Work to be completed:
Restate the material verbatim, every line included.

Data:

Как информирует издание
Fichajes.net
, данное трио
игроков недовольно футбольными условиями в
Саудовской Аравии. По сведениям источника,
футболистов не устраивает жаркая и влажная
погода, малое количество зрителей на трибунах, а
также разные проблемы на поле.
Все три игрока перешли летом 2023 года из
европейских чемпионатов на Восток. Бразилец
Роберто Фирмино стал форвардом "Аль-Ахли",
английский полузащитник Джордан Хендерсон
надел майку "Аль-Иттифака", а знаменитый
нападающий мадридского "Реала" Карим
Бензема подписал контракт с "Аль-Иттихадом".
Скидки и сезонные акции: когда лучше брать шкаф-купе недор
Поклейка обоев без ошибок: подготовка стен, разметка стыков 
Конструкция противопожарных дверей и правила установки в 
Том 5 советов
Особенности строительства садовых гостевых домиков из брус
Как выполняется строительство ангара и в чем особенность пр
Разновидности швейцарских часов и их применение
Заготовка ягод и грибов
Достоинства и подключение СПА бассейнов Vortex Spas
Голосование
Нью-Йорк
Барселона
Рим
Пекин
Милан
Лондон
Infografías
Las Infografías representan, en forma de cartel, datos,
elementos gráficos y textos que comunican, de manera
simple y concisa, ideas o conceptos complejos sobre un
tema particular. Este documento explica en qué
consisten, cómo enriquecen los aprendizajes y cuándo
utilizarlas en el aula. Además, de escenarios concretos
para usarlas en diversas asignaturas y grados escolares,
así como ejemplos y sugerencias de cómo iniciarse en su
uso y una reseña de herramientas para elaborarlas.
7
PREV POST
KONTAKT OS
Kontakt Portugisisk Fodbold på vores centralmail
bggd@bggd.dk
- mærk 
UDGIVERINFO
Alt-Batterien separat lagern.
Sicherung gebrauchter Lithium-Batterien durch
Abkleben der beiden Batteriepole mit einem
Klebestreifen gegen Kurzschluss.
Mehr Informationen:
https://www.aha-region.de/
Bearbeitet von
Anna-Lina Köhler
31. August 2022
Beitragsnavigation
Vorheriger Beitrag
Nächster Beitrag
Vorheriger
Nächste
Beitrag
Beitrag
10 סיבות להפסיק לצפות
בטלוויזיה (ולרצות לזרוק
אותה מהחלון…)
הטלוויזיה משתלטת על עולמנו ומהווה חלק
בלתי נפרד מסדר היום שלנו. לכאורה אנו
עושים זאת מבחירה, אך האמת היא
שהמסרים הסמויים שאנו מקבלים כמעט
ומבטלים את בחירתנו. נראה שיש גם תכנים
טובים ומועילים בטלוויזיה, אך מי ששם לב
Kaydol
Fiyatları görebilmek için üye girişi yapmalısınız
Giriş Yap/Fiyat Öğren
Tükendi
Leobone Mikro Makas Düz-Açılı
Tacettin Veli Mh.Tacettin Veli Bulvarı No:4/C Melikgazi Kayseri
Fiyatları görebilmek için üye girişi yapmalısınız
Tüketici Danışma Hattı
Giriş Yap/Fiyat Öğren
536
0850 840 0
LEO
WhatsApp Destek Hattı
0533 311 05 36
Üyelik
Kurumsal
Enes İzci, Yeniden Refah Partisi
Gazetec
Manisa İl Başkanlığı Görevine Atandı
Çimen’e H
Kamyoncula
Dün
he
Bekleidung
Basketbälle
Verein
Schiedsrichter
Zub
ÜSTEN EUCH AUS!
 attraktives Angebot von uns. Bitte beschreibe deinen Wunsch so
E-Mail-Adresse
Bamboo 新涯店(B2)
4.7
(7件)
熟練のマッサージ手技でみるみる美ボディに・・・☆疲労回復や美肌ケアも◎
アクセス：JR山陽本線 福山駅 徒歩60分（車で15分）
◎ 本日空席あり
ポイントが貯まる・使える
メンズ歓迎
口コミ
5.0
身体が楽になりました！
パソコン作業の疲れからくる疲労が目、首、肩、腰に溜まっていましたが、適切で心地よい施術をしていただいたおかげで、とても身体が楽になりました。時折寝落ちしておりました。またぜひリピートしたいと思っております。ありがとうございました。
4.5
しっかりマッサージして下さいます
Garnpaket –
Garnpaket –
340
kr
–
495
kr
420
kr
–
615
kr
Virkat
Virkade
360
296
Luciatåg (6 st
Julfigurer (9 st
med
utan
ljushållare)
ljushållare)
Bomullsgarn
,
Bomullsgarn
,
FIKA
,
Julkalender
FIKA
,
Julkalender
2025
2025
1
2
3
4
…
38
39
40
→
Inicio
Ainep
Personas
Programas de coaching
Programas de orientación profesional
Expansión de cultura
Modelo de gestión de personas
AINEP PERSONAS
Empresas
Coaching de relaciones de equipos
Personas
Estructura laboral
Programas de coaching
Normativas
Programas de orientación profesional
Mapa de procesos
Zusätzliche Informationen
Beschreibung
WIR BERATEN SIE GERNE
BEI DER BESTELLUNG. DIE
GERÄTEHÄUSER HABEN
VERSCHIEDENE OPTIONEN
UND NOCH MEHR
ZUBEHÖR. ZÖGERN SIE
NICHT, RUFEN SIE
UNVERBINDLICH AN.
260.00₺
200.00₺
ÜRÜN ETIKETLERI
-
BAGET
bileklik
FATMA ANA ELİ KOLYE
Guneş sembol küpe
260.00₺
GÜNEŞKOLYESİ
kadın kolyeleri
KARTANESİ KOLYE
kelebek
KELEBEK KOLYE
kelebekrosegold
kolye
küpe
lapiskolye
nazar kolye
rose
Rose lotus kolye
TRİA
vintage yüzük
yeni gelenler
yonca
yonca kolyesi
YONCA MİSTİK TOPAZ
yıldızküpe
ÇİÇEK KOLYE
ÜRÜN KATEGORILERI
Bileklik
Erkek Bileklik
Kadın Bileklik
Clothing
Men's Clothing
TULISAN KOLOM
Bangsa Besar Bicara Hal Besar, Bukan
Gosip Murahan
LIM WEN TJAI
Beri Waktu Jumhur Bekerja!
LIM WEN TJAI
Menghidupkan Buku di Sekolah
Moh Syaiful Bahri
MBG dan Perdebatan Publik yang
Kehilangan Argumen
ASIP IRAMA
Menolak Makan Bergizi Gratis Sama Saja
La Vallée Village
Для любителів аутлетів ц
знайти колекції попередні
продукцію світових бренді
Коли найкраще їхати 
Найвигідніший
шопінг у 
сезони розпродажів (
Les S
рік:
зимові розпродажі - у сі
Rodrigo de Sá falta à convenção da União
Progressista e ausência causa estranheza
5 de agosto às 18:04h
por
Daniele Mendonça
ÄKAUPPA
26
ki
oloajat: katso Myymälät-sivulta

Completed exercise:
Как информирует издание
Fichajes.net
, данное трио
игроков недовольно футбольными условиями в
Саудовской Аравии. По сведениям источника,
футболистов не устраивает жаркая и влажная
погода, малое количество зрителей на трибунах, а
также разные проблемы на поле.
Все три игрока перешли летом 2023 года из
европейских чемпионатов на Восток. Бразилец
Роберто Фирмино стал форвардом "Аль-Ахли",
английский полузащитник Джордан Хендерсон
надел майку "Аль-Иттифака", а знаменитый
нападающий мадридского "Реала" Карим
Бензема подписал контракт с "Аль-Иттихадом".
Скидки и сезонные акции: когда лучше брать шкаф-купе недор
Поклейка обоев без ошибок: подготовка стен, разметка стыков 
Конструкция противопожарных дверей и правила установки в 
Том 5 советов
Особенности строительства садовых гостевых домиков из брус
Как выполняется строительство ангара и в чем особенность пр
Разновидности швейцарских часов и их применение
Заготовка ягод и грибов
Достоинства и подключение СПА бассейнов Vortex Spas
Голосование
Нью-Йорк
Барселона
Рим
Пекин
Милан
Лондон
Infografías
Las Infografías representan, en forma de cartel, datos,
elementos gráficos y textos que comunican, de manera
simple y concisa, ideas o conceptos complejos sobre un
tema particular. Este documento explica en qué
consisten, cómo enriquecen los aprendizajes y cuándo
utilizarlas en el aula. Además, de escenarios concretos
para usarlas en diversas asignaturas y grados escolares,
así como ejemplos y sugerencias de cómo iniciarse en su
uso y una reseña de herramientas para elaborarlas.
7
PREV POST
KONTAKT OS
Kontakt Portugisisk Fodbold på vores centralmail
bggd@bggd.dk
- mærk 
UDGIVERINFO
Alt-Batterien separat lagern.
Sicherung gebrauchter Lithium-Batterien durch
Abkleben der beiden Batteriepole mit einem
Klebestreifen gegen Kurzschluss.
Mehr Informationen:
https://www.aha-region.de/
Bearbeitet von
Anna-Lina Köhler
31. August 2022
Beitragsnavigation
Vorheriger Beitrag
Nächster Beitrag
Vorheriger
Nächste
Beitrag
Beitrag
10 סיבות להפסיק לצפות
בטלוויזיה (ולרצות לזרוק
אותה מהחלון…)
הטלוויזיה משתלטת על עולמנו ומהווה חלק
בלתי נפרד מסדר היום שלנו. לכאורה אנו
עושים זאת מבחירה, אך האמת היא
שהמסרים הסמויים שאנו מקבלים כמעט
ומבטלים את בחירתנו. נראה שיש גם תכנים
טובים ומועילים בטלוויזיה, אך מי ששם לב
Kaydol
Fiyatları görebilmek için üye girişi yapmalısınız
Giriş Yap/Fiyat Öğren
Tükendi
Leobone Mikro Makas Düz-Açılı
Tacettin Veli Mh.Tacettin Veli Bulvarı No:4/C Melikgazi Kayseri
Fiyatları görebilmek için üye girişi yapmalısınız
Tüketici Danışma Hattı
Giriş Yap/Fiyat Öğren
536
0850 840 0
LEO
WhatsApp Destek Hattı
0533 311 05 36
Üyelik
Kurumsal
Enes İzci, Yeniden Refah Partisi
Gazetec
Manisa İl Başkanlığı Görevine Atandı
Çimen’e H
Kamyoncula
Dün
he
Bekleidung
Basketbälle
Verein
Schiedsrichter
Zub
ÜSTEN EUCH AUS!
 attraktives Angebot von uns. Bitte beschreibe deinen Wunsch so
E-Mail-Adresse
Bamboo 新涯店(B2)
4.7
(7件)
熟練のマッサージ手技でみるみる美ボディに・・・☆疲労回復や美肌ケアも◎
アクセス：JR山陽本線 福山駅 徒歩60分（車で15分）
◎ 本日空席あり
ポイントが貯まる・使える
メンズ歓迎
口コミ
5.0
身体が楽になりました！
パソコン作業の疲れからくる疲労が目、首、肩、腰に溜まっていましたが、適切で心地よい施術をしていただいたおかげで、とても身体が楽になりました。時折寝落ちしておりました。またぜひリピートしたいと思っております。ありがとうございました。
4.5
しっかりマッサージして下さいます
Garnpaket –
Garnpaket –
340
kr
–
495
kr
420
kr
–
615
kr
Virkat
Virkade
360
296
Luciatåg (6 st
Julfigurer (9 st
med
utan
ljushållare)
ljushållare)
Bomullsgarn
,
Bomullsgarn
,
FIKA
,
Julkalender
FIKA
,
Julkalender
2025
2025
1
2
3
4
…
38
39
40
→
Inicio
Ainep
Personas
Programas de coaching
Programas de orientación profesional
Expansión de cultura
Modelo de gestión de personas
AINEP PERSONAS
Empresas
Coaching de relaciones de equipos
Personas
Estructura laboral
Programas de coaching
Normativas
Programas de orientación profesional
Mapa de procesos
Zusätzliche Informationen
Beschreibung
WIR BERATEN SIE GERNE
BEI DER BESTELLUNG. DIE
GERÄTEHÄUSER HABEN
VERSCHIEDENE OPTIONEN
UND NOCH MEHR
ZUBEHÖR. ZÖGERN SIE
NICHT, RUFEN SIE
UNVERBINDLICH AN.
260.00₺
200.00₺
ÜRÜN ETIKETLERI
-
BAGET
bileklik
FATMA ANA ELİ KOLYE
Guneş sembol küpe
260.00₺
GÜNEŞKOLYESİ
kadın kolyeleri
KARTANESİ KOLYE
kelebek
KELEBEK KOLYE
kelebekrosegold
kolye
küpe
lapiskolye
nazar kolye
rose
Rose lotus kolye
TRİA
vintage yüzük
yeni gelenler
yonca
yonca kolyesi
YONCA MİSTİK TOPAZ
yıldızküpe
ÇİÇEK KOLYE
ÜRÜN KATEGORILERI
Bileklik
Erkek Bileklik
Kadın Bileklik
Clothing
Men's Clothing
TULISAN KOLOM
Bangsa Besar Bicara Hal Besar, Bukan
Gosip Murahan
LIM WEN TJAI
Beri Waktu Jumhur Bekerja!
LIM WEN TJAI
Menghidupkan Buku di Sekolah
Moh Syaiful Bahri
MBG dan Perdebatan Publik yang
Kehilangan Argumen
ASIP IRAMA
Menolak Makan Bergizi Gratis Sama Saja
La Vallée Village
Для любителів аутлетів ц
знайти колекції попередні
продукцію світових бренді
Коли найкраще їхати 
Найвигідніший
шопінг у 
сезони розпродажів (
Les S
рік:
зимові розпродажі - у сі
Rodrigo de Sá falta à convenção da União
Progressista e ausência causa estranheza
5 de agosto às 18:04h
por
Daniele Mendonça
ÄKAUPPA
26
ki
oloajat: katso Myymälät-sivulta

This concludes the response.